*DOCUMENT EXTRACT:*

Dr. Fagel obtained a verdict of $1,950,000 on the behalf of a young girl who now suffers from cerebral palsy and developmental delays as a result of hypoxic brain damage that she sustained during labor and delivery. Eleven days prior to delivery, Dr. Grolle, a defendant physician employed by the defendant medical group, found that the fetus was in transverse position, which is an undeliverable position. However, no ultrasound or further tests were ordered until the mother was admitted to the hospital for labor. At 38 weeks gestation, the mother was admitted to the hospital for labor. Dr. Inouye, another defendant physician employed by the defendant medical group, was the on-call obstetrician and arrived at 6:15 p.m. He ordered Pitocin augmentation and ordered for a fetal scalp electrode (FSE) to be placed at 10:10 p.m. At this time, a nurse documented that the fetus was in a deliverable position (vertex), when the fetus was actually transverse. After the FSE was placed, moderate fetal heart decelerations became apparent, which is most often caused by compression of the umbilical cord. Dr. Inouye was then called back in and arrived at 12:13 a.m. He viewed the fetal heart tracings, but did not perform a vaginal examination to check the fetus’ position or write any orders. Dr. Inouye left yet again, and the fetal tracing continued to worsen. A nurse performed a vaginal examination and discovered that the fetus was in a breech position and called Dr. Inouye back in. Defendant Inouye confirmed the breech and then ordered a C-section at 1:17 a.m.

*DATA EXCERPTS:*

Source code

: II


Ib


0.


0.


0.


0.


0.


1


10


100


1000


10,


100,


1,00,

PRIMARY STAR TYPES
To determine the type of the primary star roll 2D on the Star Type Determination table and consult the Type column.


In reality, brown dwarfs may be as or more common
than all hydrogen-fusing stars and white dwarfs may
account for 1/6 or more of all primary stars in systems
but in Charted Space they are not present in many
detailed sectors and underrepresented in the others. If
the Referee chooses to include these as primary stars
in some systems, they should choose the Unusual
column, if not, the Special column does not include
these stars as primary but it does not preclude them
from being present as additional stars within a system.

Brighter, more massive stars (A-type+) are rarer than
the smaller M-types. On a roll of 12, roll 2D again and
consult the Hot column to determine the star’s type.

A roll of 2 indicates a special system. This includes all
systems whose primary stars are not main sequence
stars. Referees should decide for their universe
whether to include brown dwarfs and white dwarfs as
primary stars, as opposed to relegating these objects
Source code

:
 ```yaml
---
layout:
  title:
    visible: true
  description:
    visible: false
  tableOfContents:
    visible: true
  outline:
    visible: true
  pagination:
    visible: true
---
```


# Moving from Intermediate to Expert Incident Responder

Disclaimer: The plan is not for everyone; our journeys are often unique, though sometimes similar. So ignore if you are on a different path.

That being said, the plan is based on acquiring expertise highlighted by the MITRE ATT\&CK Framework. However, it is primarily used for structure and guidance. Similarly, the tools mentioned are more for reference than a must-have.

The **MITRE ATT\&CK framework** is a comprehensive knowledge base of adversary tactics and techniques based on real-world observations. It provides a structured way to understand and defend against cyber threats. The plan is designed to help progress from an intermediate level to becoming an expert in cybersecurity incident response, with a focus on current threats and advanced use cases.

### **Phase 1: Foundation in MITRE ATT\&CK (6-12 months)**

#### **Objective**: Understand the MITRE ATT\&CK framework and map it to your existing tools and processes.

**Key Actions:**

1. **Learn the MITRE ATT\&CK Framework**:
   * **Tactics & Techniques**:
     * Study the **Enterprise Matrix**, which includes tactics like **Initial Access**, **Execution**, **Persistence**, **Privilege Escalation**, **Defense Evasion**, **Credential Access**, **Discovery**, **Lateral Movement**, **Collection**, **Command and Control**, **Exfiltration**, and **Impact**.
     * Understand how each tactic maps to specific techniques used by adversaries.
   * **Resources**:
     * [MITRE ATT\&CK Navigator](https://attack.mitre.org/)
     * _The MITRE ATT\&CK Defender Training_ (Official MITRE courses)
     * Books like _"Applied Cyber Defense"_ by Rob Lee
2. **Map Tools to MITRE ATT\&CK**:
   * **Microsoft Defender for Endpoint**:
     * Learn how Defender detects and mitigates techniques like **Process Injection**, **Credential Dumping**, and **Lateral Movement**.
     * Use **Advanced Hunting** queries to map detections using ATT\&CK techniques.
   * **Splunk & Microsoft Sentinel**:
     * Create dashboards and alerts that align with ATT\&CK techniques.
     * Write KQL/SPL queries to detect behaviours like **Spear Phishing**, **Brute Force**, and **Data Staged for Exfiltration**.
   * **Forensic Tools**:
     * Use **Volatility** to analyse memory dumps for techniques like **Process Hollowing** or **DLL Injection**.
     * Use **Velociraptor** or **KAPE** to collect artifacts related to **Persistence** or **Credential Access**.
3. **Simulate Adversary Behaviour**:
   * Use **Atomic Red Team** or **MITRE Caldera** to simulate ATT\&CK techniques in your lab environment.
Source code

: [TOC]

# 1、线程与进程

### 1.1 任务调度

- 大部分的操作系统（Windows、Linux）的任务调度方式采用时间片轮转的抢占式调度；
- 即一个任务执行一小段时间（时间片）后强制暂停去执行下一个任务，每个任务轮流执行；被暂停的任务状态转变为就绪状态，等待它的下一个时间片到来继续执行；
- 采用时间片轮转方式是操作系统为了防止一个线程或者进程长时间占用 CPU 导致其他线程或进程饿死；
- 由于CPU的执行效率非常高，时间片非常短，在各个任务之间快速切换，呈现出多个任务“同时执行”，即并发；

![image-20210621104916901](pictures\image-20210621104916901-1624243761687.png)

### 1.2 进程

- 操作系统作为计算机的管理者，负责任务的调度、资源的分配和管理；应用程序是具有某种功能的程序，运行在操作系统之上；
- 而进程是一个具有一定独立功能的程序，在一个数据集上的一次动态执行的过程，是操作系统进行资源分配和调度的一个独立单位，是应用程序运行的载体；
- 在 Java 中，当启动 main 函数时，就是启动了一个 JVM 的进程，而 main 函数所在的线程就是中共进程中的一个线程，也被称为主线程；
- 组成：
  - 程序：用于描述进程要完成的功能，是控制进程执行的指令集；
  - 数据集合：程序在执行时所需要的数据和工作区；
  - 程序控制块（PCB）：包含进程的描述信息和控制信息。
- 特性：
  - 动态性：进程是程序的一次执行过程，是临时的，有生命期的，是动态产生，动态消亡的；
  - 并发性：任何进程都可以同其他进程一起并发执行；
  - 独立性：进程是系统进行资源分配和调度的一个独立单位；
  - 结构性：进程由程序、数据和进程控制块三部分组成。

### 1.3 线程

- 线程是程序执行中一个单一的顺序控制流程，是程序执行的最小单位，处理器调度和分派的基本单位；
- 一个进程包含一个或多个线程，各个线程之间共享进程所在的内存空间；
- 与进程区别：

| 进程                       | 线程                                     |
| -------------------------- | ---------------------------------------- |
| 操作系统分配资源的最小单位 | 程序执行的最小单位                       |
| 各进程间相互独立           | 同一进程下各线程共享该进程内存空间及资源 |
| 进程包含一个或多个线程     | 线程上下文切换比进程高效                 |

*ASSIGNMENT:*
In the birth injury case summary, what position did Dr. Grolle find the fetus in eleven days before delivery?

*ANSWER TO THE PROBLEM:*
Transverse position, which is an undeliverable position.